Le baron (Masbou) Le Baron

V éritable Cyrano de Bergerac allemand, Karl Friedrich Hieronymus, baron de Münchhausen fait partie du club très select des personnages réels cannibalisés par leur légende. Petit noble ayant fait une carrière militaire, il était également un conteur hors-pair qui aimait enjoliver ses souvenirs pour le plus grand plaisir de son auditoire. Ses « mémoires », rassemblées et éditées par l’écrivain Rudolf Erich Raspe, sont rapidement devenues un best-seller à travers l’Europe du XVIIIe siècle, le transformant par la même occasion en une personnalité loufoque à la limite de la folie. Deux cent cinquante ans après, le Baron est toujours là, ses péripéties continuent de ravir les lecteurs et une maladie psychiatrique grave porte même son nom. Tout ça pour quelques racontars partagés autour d’un bon verre ?

Il est des associations qui tombent immédiatement sous le sens. Jean-Luc Masbou illustrant Münchhausen fait partie ce celles-ci. En effet, qui pouvait mieux transfigurer ces aventures extraordinaires que le co-créateur de De Cape et de Crocs ? Une simple adaptation aurait certainement déjà été une excellente nouvelle, mais l’artiste a vu plus grand et bien lui en a pris. S’il reprend les épisodes attendus, il a élargi le propos et propose une série de mises en abyme impressionnante, ainsi qu’une réflexion sincère sur le rôle salvateur de l’imagination dans l’univers matérialiste qui nous entoure.

Privé d’auberge par son austère femme, Karl Friedrich vivote tristement sur ses terres. Orphelins de leur héros favori, les villageois font également grises mines. Servant d’étincelle, l’arrivée d’un colporteur proposant un recueil, jusqu’alors inconnu, des exploits du Baron rallumera la faconde du vieil homme. Dans le même temps, Masbou rejoue, en le réorganisant avec malice, le texte d’origine. Quel livre détient la vérité ? Ces histoires sont-elles possibles ou tout a-t-il été inventé ? Qui dit vrai ? Qui affabule ? Est-ce vraiment si important de le savoir ? Le narrateur, les protagonistes, ainsi que le lecteur et l’auteur, sont mis devant leurs responsabilités. Bien malin celui qui aura le dernier mot.

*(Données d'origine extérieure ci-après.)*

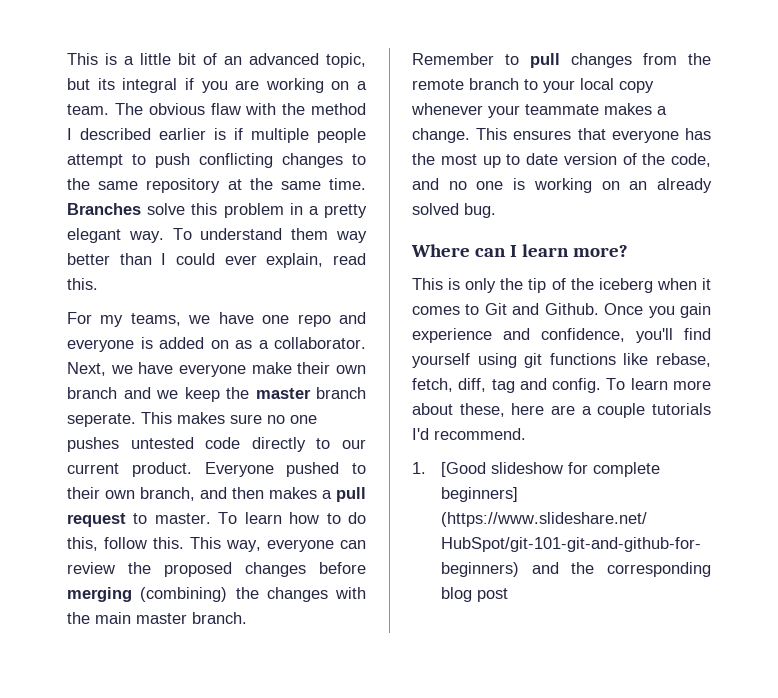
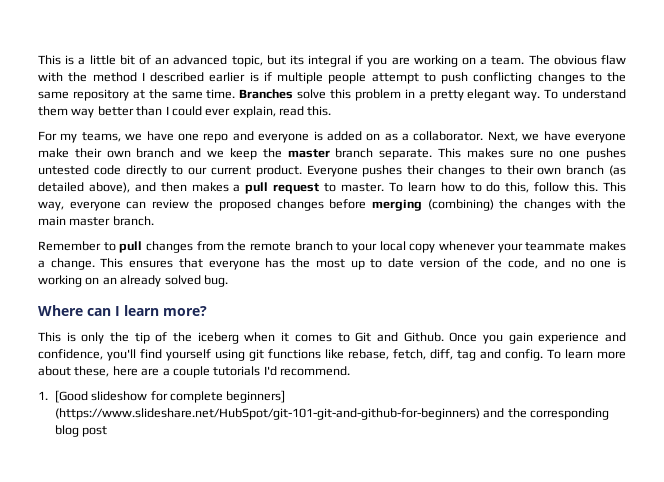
[67,413,136,427] seperate. -> [379,149,433,160] separate.
[286,462,366,477] [67,487,195,501] pushed to their own branch, -> [362,165,626,177] [38,182,130,193] pushes their changes to their own branch (as detailed above),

Ce tour de force scénaristique est « emballé » dans un écrin époustouflant. Tel un Jean Dytar qui change de style d’un album à l’autre, le dessinateur a varié son approche graphique pour chacun des nombreux sous-récits. Dessin au trait façon gravure, illustrations de contes populaires, théâtre d’ombre ou de marionnettes, etc., le résultat est tout bonnement merveilleux. L’ensemble est habillé par de formidables couleurs chaudes et enveloppantes. Pas de doute, beaucoup de passion et d’amour ont été utilisées dans la réalisation de ces pages.

Le matériel de départ était déjà immense, cette version BD arrive à le sublimer. Superbe visuellement, infiniment drôle et touchant, Le Baron est une réussite à tous les points de vue et se profile d’ores et déjà comme un incontournable.